__STORED DATA__:
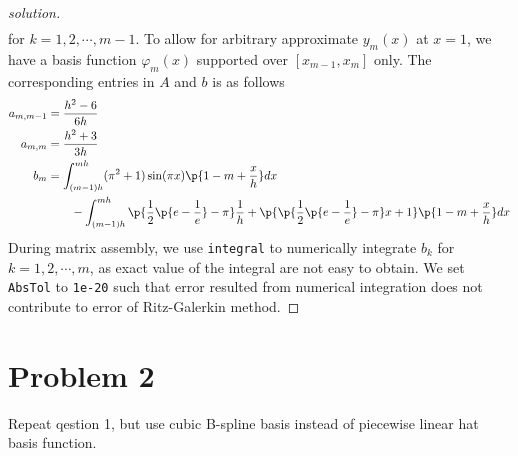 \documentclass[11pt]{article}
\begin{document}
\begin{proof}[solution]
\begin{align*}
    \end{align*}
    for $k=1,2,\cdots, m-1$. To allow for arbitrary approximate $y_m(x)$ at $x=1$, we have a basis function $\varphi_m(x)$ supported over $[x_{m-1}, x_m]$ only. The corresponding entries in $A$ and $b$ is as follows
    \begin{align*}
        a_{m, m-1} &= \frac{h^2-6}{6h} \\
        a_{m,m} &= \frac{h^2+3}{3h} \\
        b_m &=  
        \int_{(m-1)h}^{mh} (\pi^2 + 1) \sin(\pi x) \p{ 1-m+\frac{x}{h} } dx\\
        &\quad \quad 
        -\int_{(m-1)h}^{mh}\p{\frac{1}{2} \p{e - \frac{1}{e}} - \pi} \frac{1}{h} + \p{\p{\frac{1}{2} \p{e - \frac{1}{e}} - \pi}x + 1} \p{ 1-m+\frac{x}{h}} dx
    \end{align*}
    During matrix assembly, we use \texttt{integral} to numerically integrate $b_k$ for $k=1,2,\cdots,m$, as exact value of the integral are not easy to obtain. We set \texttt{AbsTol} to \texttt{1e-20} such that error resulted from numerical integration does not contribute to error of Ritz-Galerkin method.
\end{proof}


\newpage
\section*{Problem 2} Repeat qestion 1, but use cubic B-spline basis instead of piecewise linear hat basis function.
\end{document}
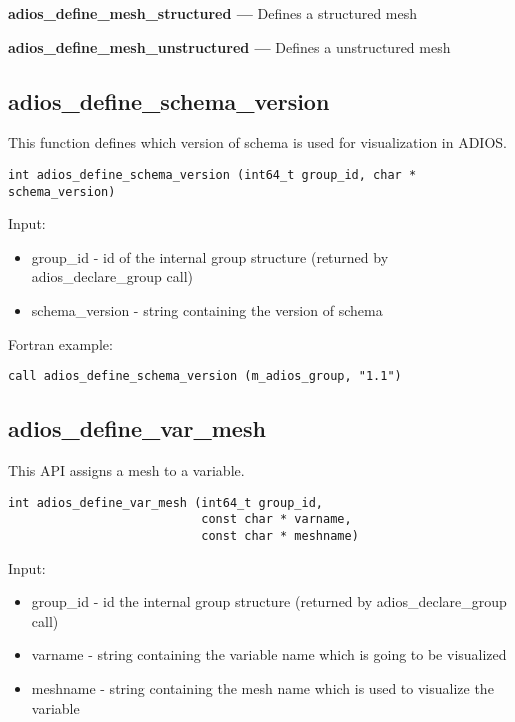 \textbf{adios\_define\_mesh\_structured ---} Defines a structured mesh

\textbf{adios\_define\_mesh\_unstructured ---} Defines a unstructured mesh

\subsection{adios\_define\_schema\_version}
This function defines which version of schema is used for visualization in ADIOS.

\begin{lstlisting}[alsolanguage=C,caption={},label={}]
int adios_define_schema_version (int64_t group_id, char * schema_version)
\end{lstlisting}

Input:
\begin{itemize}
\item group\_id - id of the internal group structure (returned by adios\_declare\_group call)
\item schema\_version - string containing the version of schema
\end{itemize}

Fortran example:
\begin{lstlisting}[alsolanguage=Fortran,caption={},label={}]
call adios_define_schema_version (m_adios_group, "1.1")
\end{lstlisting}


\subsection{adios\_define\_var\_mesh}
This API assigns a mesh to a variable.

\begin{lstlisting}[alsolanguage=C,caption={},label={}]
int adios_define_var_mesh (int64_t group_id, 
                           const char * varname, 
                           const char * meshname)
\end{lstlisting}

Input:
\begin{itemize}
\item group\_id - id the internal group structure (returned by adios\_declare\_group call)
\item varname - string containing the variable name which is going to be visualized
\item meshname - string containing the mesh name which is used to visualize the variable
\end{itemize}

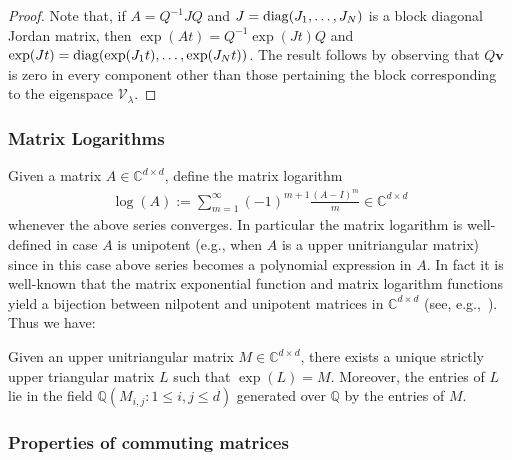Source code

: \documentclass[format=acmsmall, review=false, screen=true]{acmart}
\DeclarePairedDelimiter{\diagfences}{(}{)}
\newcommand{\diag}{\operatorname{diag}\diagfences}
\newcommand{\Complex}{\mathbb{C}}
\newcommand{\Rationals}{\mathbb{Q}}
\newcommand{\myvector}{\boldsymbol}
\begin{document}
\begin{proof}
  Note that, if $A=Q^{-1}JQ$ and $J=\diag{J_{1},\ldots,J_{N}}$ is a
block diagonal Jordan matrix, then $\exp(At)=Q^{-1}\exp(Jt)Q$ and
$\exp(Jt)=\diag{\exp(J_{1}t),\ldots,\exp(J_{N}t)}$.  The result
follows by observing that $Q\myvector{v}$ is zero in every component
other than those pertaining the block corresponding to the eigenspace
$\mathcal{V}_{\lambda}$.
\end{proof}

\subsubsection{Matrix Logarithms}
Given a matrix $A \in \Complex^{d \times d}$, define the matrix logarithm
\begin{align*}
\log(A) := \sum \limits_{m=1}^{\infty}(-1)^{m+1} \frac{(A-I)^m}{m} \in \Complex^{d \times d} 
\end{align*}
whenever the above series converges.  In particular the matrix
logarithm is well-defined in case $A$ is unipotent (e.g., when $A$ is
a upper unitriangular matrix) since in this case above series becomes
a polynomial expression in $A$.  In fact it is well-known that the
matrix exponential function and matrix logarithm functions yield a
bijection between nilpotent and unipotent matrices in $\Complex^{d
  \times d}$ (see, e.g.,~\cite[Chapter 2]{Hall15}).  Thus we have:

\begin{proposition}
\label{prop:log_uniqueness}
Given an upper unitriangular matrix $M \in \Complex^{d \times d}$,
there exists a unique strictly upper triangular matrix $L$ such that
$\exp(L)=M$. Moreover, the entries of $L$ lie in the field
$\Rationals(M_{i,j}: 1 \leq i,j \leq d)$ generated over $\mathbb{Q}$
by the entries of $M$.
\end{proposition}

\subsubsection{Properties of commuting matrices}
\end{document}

__REQUIRED WORK__: Go through the entries above and copy each line with "that" in it.

__ANSWER TO THIS TASK__:
    During matrix assembly, we use \texttt{integral} to numerically integrate $b_k$ for $k=1,2,\cdots,m$, as exact value of the integral are not easy to obtain. We set \texttt{AbsTol} to \texttt{1e-20} such that error resulted from numerical integration does not contribute to error of Ritz-Galerkin method.
  Note that, if $A=Q^{-1}JQ$ and $J=\diag{J_{1},\ldots,J_{N}}$ is a
follows by observing that $Q\myvector{v}$ is zero in every component
a polynomial expression in $A$.  In fact it is well-known that the
there exists a unique strictly upper triangular matrix $L$ such that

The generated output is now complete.